Given that this is a horror novel, we readers already understand what's going on. These people, including Anya, are vampires, and Anya has been taking blood from Davey during his visits to Live Girls -- taking his blood in a way you'd never see on Buffy the Vampire Slayer, that's for sure. Davey however is in "the real world" so doesn't realize what's going on; meaning he's even moreso shocked when, after dancing naughtily with a cross on the Midnight Club stage, Anya takes Davey back to her apartment and proceeds to have sex with him.
The scene is both erotic and graphic and certainly packs a punch. We also realize that Anya is making Davey into a vampire, in a process that involves a lot of return neck-biting and blood-swallowing and such. Why exactly Anya makes Davey a vampire instead of just killing him is something Garton leaves vague. The implication is that Anya, a true vampire, actually likes Davey and wants him to be with her, but Garton doesn't get into this.
Indeed it was here that the novel began to unravel, just a little, for me. Anya is such a developed character, and I expected to find out more about her, who she is, but as soon as Davey becomes a vampire Garton basically drops Anya from the narrative. Davey gradually realizes what has happened to him, why he now hungers for blood.
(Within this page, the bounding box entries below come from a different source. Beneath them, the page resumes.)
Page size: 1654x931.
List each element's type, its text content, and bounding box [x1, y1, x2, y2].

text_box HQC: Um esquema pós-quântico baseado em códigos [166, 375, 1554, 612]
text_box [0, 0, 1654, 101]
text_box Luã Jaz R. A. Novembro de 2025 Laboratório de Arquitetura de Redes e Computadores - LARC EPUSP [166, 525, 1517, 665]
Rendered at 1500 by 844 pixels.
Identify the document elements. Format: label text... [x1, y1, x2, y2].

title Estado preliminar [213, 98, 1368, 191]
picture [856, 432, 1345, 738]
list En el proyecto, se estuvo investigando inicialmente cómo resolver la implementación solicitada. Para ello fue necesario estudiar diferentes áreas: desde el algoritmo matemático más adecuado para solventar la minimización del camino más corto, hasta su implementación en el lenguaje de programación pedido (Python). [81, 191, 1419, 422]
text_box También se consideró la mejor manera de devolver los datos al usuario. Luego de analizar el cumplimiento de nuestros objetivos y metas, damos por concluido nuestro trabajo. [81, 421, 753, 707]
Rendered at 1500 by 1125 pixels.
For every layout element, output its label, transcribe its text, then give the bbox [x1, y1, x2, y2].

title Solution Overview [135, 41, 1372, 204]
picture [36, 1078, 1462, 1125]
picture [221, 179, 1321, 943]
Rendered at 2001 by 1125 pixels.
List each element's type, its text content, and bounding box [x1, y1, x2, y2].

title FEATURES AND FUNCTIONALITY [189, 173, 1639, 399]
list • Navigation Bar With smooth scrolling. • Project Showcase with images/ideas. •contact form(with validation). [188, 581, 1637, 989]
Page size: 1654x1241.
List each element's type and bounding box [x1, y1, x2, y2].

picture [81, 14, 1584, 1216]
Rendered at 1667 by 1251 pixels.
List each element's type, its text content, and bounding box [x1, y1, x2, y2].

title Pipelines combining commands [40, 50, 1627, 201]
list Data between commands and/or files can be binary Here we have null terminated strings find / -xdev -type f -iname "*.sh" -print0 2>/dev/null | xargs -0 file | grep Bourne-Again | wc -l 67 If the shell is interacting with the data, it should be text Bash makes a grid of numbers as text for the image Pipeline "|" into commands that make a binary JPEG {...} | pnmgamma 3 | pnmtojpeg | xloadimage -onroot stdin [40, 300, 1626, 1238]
More lurid stuff ensues as Casey visits him. Then funny stuff ensues as Benedek visits Casey, putting him through an "are you a vampire?" test that is humorous for both the reader and the characters. It's to Garton's credit that the word "vampire" isn't even mentioned until 200 pages in.
There's more creepy stuff afoot: besides the "regular" vampires there's the head vampire, an ancient woman who takes a shine to Casey; there's a former pimp who now works as the top henchman for the vampires; there's Vernon, Benedek's brother-in-law and now a full-fledged vampire himself; and finally there is a basement full of vampire rejects, misshapen creatures who fed on drug-riddled prey and suffered the consequences. They feast on human scraps, leading to an eerie scene in which Davey infiltrates their lair beneath Live Girls.
At any rate the novel is for the most part an excellent read, but I felt that it tapered off after the midpoint. After all of the build-up about Anya and the vampires, Garton suddenly changes focus to Davey's vampirehood and his eventual plans for revenge upon those who did this to him. We're left with all sorts of questions about these vampires. And the climax itself is a bit rushed, with hardly any solid answers. And again for me the biggest miss was Anya, a greeter into the unlife that any guy would welcome, but sadly she's given short shrift and basically swept under the narrative carpet. I for one couldn't understand why Davey was so pissed at her -- call me crazy, but if a beautiful vampire stripper wanted to make me her immortal consort, I'd at least hear the lady out.
Garton followed up Live Girls in 2005 with Night Life, a novel which appears to have been received poorly by both critic and fan alike. Nevertheless I'll probably read it one of these days, if only to catch up with the (surviving) characters to see how they've progressed over the years.